A series of pro-Palestinian signs in Westchester train stations is causing a controversy in New York.

The signs, on platforms at MetroNorth stops, read, "4.7 million Palestinians are Classified by the U.N. as Refugees," with maps showing dwindling Palestine land from 1946 to the present.

pro palestine subway ads

Henry Clifford, the chairman of the Committee for Peace in Israel and Palestine, bought the ads. He told WCBS 2, "The Palestinian people have lost most of their homeland and the map shows exactly what is happened to them."

Critics, however, contend the signs are biased against Israel.

"To show a map saying that Palestinian land goes from this situation in 1948 to that situation in 1967 without mentioning the fact that Israel faced existential extinction is such a gross distortion that we wouldn’t even stoop to that level to discuss it,” Scott Richman, director of the American Jewish Committee Westchester, told The Journal News, referring to the 1967 Arab-Israeli War.

The Anti-Defamation League-- who called the signs "deliberately misleading and biased," and says Clifford once made the "inflammatory" claim that "Israeli leaders have 'always planned to take over all or most Palestine and to expel as many Arabs as would be necessary"-- wrote in a blog post:

The billboards attempt to showcase that all of Israel was owned by Palestinians pre-1948 when, in reality, much of the land was owned by non-Palestinian absentee landlords who lived in Cairo, Baghdad, Damascus and Beirut. They also try to convey that Israel is rapidly taking control of land that would comprise an eventual Palestinian state.

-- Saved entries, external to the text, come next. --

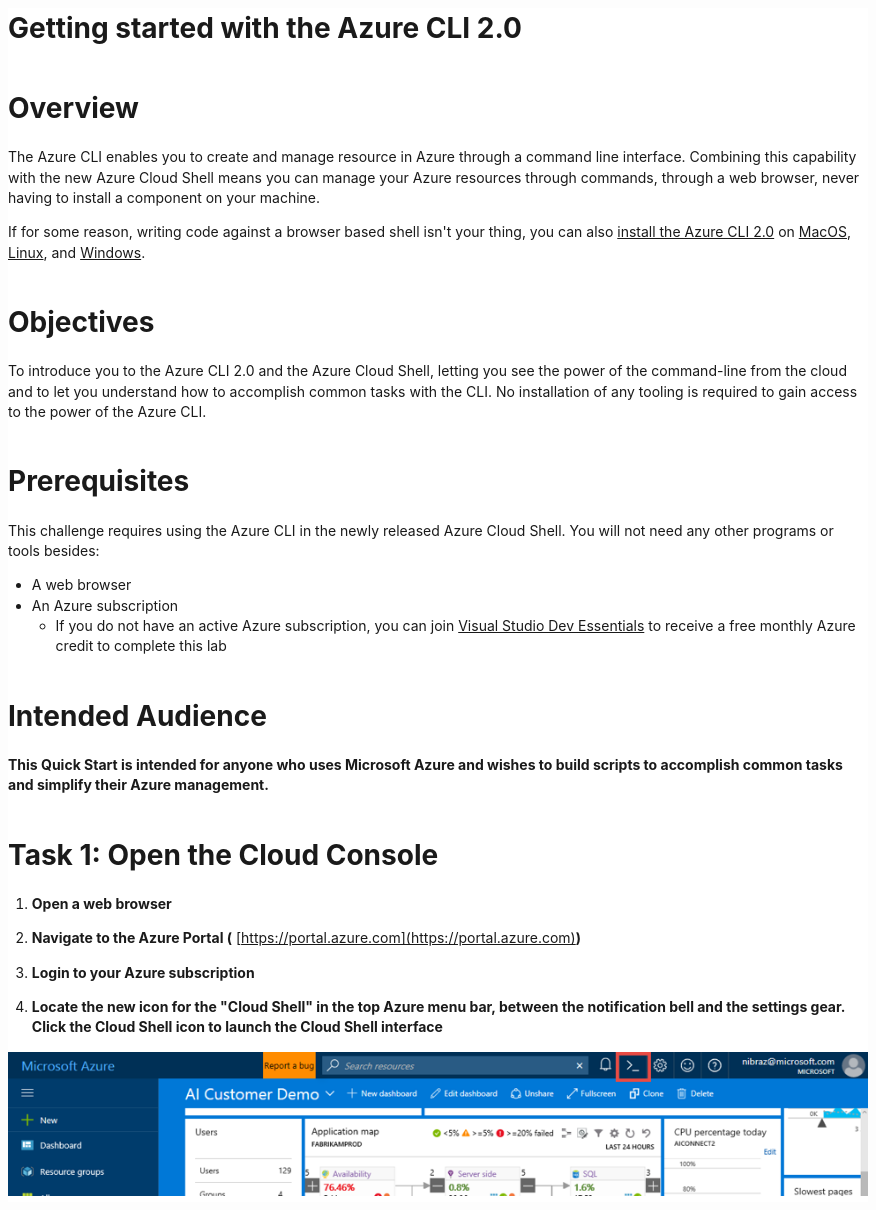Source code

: # Getting started with the Azure CLI 2.0

# Overview

The Azure CLI enables you to create and manage resource in Azure through a command line interface.  Combining this capability with the new Azure Cloud Shell means you can manage your Azure resources through commands, through a web browser, never having to install a component on your machine.

If for some reason, writing code against a browser based shell isn&#39;t your thing, you can also [install the Azure CLI 2.0](https://docs.microsoft.com/en-us/cli/azure/install-azure-cli) on [MacOS](https://docs.microsoft.com/en-us/cli/azure/install-azure-cli#macos), [Linux](https://docs.microsoft.com/en-us/cli/azure/install-azure-cli#linux), and [Windows](https://docs.microsoft.com/en-us/cli/azure/install-azure-cli#windows).

# Objectives

To introduce you to the Azure CLI 2.0 and the Azure Cloud Shell, letting you see the power of the command-line from the cloud and to let you understand how to accomplish common tasks with the CLI.  No installation of any tooling is required to gain access to the power of the Azure CLI.

# Prerequisites

This challenge requires using the Azure CLI in the newly released Azure Cloud Shell. You will not need any other programs or tools besides:

- A web browser
- An Azure subscription
  - If you do not have an active Azure subscription, you can join [Visual Studio Dev Essentials](https://www.visualstudio.com/dev-essentials/) to receive a free monthly Azure credit to complete this lab

# **Intended Audience**

**This Quick Start is intended for anyone who uses Microsoft Azure and wishes to build scripts to accomplish common tasks and simplify their Azure management.**

# **Task 1: Open the Cloud Console**

1. **Open a web browser**
2. **Navigate to the Azure Portal (** [https://portal.azure.com](https://portal.azure.com)**)**
3. **Login to your Azure subscription**

4. **Locate the new icon for the &quot;Cloud Shell&quot; in the top Azure menu bar, between the notification bell and the settings gear.  Click the Cloud Shell icon to launch the Cloud Shell interface**

 ![](images/001.png)
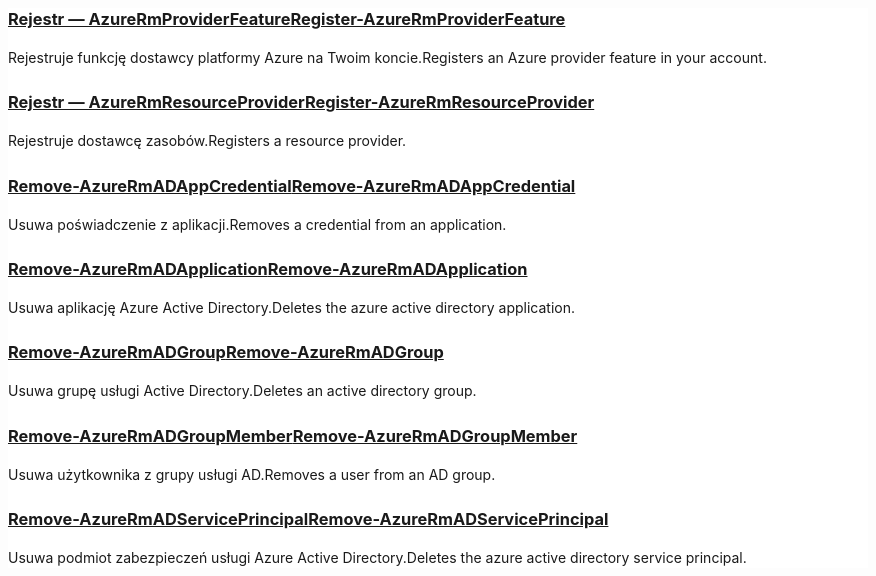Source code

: ### [<span data-ttu-id="fe505-211">Rejestr — AzureRmProviderFeature</span><span class="sxs-lookup"><span data-stu-id="fe505-211">Register-AzureRmProviderFeature</span></span>](Register-AzureRmProviderFeature.md)
<span data-ttu-id="fe505-212">Rejestruje funkcję dostawcy platformy Azure na Twoim koncie.</span><span class="sxs-lookup"><span data-stu-id="fe505-212">Registers an Azure provider feature in your account.</span></span>

### [<span data-ttu-id="fe505-213">Rejestr — AzureRmResourceProvider</span><span class="sxs-lookup"><span data-stu-id="fe505-213">Register-AzureRmResourceProvider</span></span>](Register-AzureRmResourceProvider.md)
<span data-ttu-id="fe505-214">Rejestruje dostawcę zasobów.</span><span class="sxs-lookup"><span data-stu-id="fe505-214">Registers a resource provider.</span></span>

### [<span data-ttu-id="fe505-215">Remove-AzureRmADAppCredential</span><span class="sxs-lookup"><span data-stu-id="fe505-215">Remove-AzureRmADAppCredential</span></span>](Remove-AzureRmADAppCredential.md)
<span data-ttu-id="fe505-216">Usuwa poświadczenie z aplikacji.</span><span class="sxs-lookup"><span data-stu-id="fe505-216">Removes a credential from an application.</span></span>

### [<span data-ttu-id="fe505-217">Remove-AzureRmADApplication</span><span class="sxs-lookup"><span data-stu-id="fe505-217">Remove-AzureRmADApplication</span></span>](Remove-AzureRmADApplication.md)
<span data-ttu-id="fe505-218">Usuwa aplikację Azure Active Directory.</span><span class="sxs-lookup"><span data-stu-id="fe505-218">Deletes the azure active directory application.</span></span>

### [<span data-ttu-id="fe505-219">Remove-AzureRmADGroup</span><span class="sxs-lookup"><span data-stu-id="fe505-219">Remove-AzureRmADGroup</span></span>](Remove-AzureRmADGroup.md)
<span data-ttu-id="fe505-220">Usuwa grupę usługi Active Directory.</span><span class="sxs-lookup"><span data-stu-id="fe505-220">Deletes an active directory group.</span></span>

### [<span data-ttu-id="fe505-221">Remove-AzureRmADGroupMember</span><span class="sxs-lookup"><span data-stu-id="fe505-221">Remove-AzureRmADGroupMember</span></span>](Remove-AzureRmADGroupMember.md)
<span data-ttu-id="fe505-222">Usuwa użytkownika z grupy usługi AD.</span><span class="sxs-lookup"><span data-stu-id="fe505-222">Removes a user from an AD group.</span></span>

### [<span data-ttu-id="fe505-223">Remove-AzureRmADServicePrincipal</span><span class="sxs-lookup"><span data-stu-id="fe505-223">Remove-AzureRmADServicePrincipal</span></span>](Remove-AzureRmADServicePrincipal.md)
<span data-ttu-id="fe505-224">Usuwa podmiot zabezpieczeń usługi Azure Active Directory.</span><span class="sxs-lookup"><span data-stu-id="fe505-224">Deletes the azure active directory service principal.</span></span>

Aaron Donovan, an MTA spokesman, told The Journal News, "We do not decide to accept or reject a proposed ad based on the viewpoint that it expresses or because the ad might be controversial. The MTA does not endorse the viewpoint expressed in this ad, or any of the ads that it accepts for display."

In September, the MTA rejected an ad (see below) from New York City's most vocal Islamophobe, Pamela Geller. Geller had previously placed ads on buses decrying the so-called "Ground Zero Mosque."